Keisha Als growing into new spaces
Born on the calypso island of Trinidad and Tobago, 34-year-old Keisha Als takes every opportunity presented to her as a fundamental motivational factor, constantly curating her legacy within her career. A stickler for the clichéd ‘everything happens for a reason’ life quote, the costume designer uses this mantra to ease into a state of acceptance in uncomfortable situations, as she expresses that a ‘trust in a higher power’ flows out of the philosophy.
An always-determined worker, Keisha explained her favourite childhood memory of being allowed to play ‘dress up’, and enjoying the quintessential mix of play and cartoon; steadily developed into her passion. At 18, after her first two years of playing mas in Trinidad, Keisha developed the urge to design despite not having an artistic background. “The joy I got at the time, being a new reveler, inspired my impulse to enter the carnival industry, spending the next few years, arduously volunteering at mas camps”, she stated. This later added to her knowledge of the business of carnival, which assisted in the general networking.
“Growing up, I wanted to be everything, from a stockbroker to a lawyer. It really depended on how cool it sounded to me at the time. In my later teens, I was very attracted to the world of marketing and mass communications. The desire to enter the creative industry only surfaced around age 19 and has never shifted since”, shared Keisha. At 20, she spent time working at a Trinidadian mas camp where she met two seasoned designers – Crystal Aming Marcus and Sandra Hordatt – who both openly guided and encouraged her to pursue designing. “I vividly remember steaming peacock feathers and asking Crystal if she thought I should try designing. She encouraged me – to her, a young stranger – to go for it,’’ she reminisced.
Already established in her island home, the designer sets goals and objectives as she spreads her wings in other countries, making her mark. Her introduction as a designer into the Jamaican carnival market began in 2012. Keisha remarked that “the relationship with the Dream team was a natural progression into the Xodus family, not to mention my association with YUMA – the Trinidadian affiliate Xodus band”. She described the new position as an Xodus designer and marketer as an ‘organic, enterprising’ moment, celebrating nine consecutive years as a designer in 2020.
Harmony in the Wind
Partnering with Jamaica’s largest carnival band, Keisha debuted her creation, SiaLia – Harmony in the Wind. Both partners decided to introduce the individual costume, designed specifically for stage, as an option for masqueraders after observing crowd reaction for the stage version. The SiaLia section now offers three versions, ranging from the more affordable Monday Wear to the elaborate individual option.
“The Xodus 2020 theme, Enchanted, inspired me to search for an ethereal concept. SiaLia represents the magical bird that exists in the enchanted realm. The actual costume feathers are primarily shades of blue, and the scientific name for a bluebird is SiaLia, hence the section title,” she explained.

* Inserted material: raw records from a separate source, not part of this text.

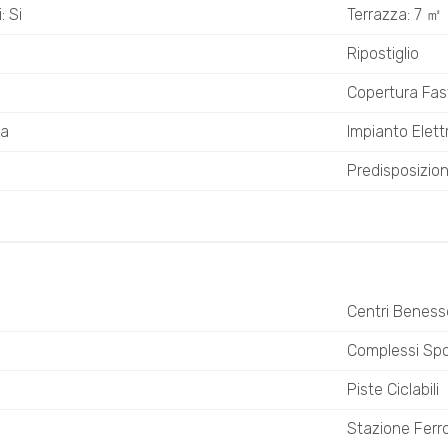
: Si
Terrazza: 7 ㎡
Ripostiglio
Copertura Fa
ta
Impianto Elett
Predisposizion
Centri Beness
Complessi Spor
Piste Ciclabili
Stazione Ferro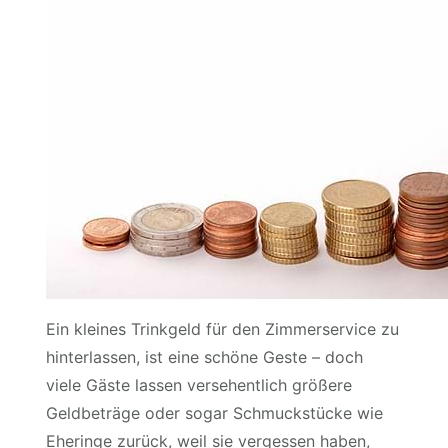
Ein kleines Trinkgeld für den Zimmerservice zu
hinterlassen, ist eine schöne Geste – doch
viele Gäste lassen versehentlich größere
Geldbeträge oder sogar Schmuckstücke wie
Eheringe zurück, weil sie vergessen haben,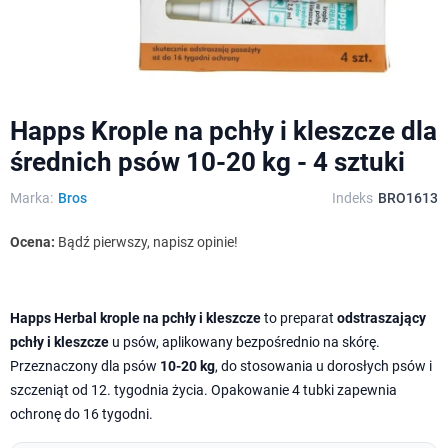
Happs Krople na pchły i kleszcze dla
średnich psów 10-20 kg - 4 sztuki
Marka:
Bros
Indeks
BRO1613
Ocena:
Bądź pierwszy, napisz opinie!
Happs Herbal krople na pchły i kleszcze
to preparat
odstraszający
pchły i kleszcze
u psów, aplikowany bezpośrednio na skórę.
Przeznaczony dla psów
10-20 kg
, do stosowania u dorosłych psów i
szczeniąt od 12. tygodnia życia. Opakowanie 4 tubki zapewnia
ochronę do 16 tygodni.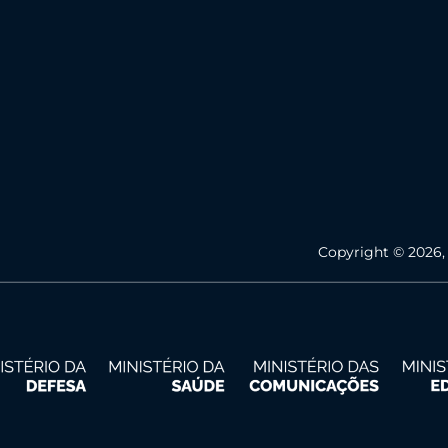
Copyright © 2026,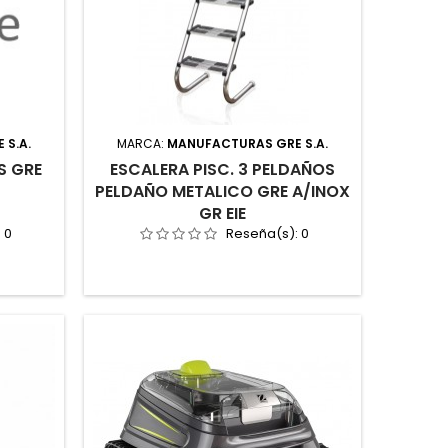
 S.A.
MARCA:
MANUFACTURAS GRE S.A.
S GRE
ESCALERA PISC. 3 PELDAÑOS
PELDAÑO METALICO GRE A/INOX
GR EIE
:
0
Reseña(s):
0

Ecstatically being a part of the ever-growing carnival diaspora, island hoppers and enthusiasts, multitasking has become a way of life for the designer. “I have a very active lifestyle and busy schedule so I genuinely enjoy spending time at home in bed or in true tropics style at the beach.” However, the challenges to balance with intent and execution have definitely been a learning curve. Setbacks are a mainstay occurrence in the ever-chaotic world of carnival. Experiences with design, production, suppliers and customers over the years have all assisted in sifting through the problems that come with such a dynamic environment.
“In my career history, each time I’ve been denied access to a particular opportunity, I devise a new strategy to grow. It was because of a door to my face (figuratively speaking) that Monday Wear was born for me. I use that as a reminder to persevere,” Als expressed.
“Carnivals throughout the region are growing exponentially and, subsequently, the demands on designers. Staying ahead of the curve, in my opinion, means constantly assessing your aesthetic, your fan base, and the general response to your product. Shift where and when it’s necessary, while welcoming challenges as one grows into new spaces.”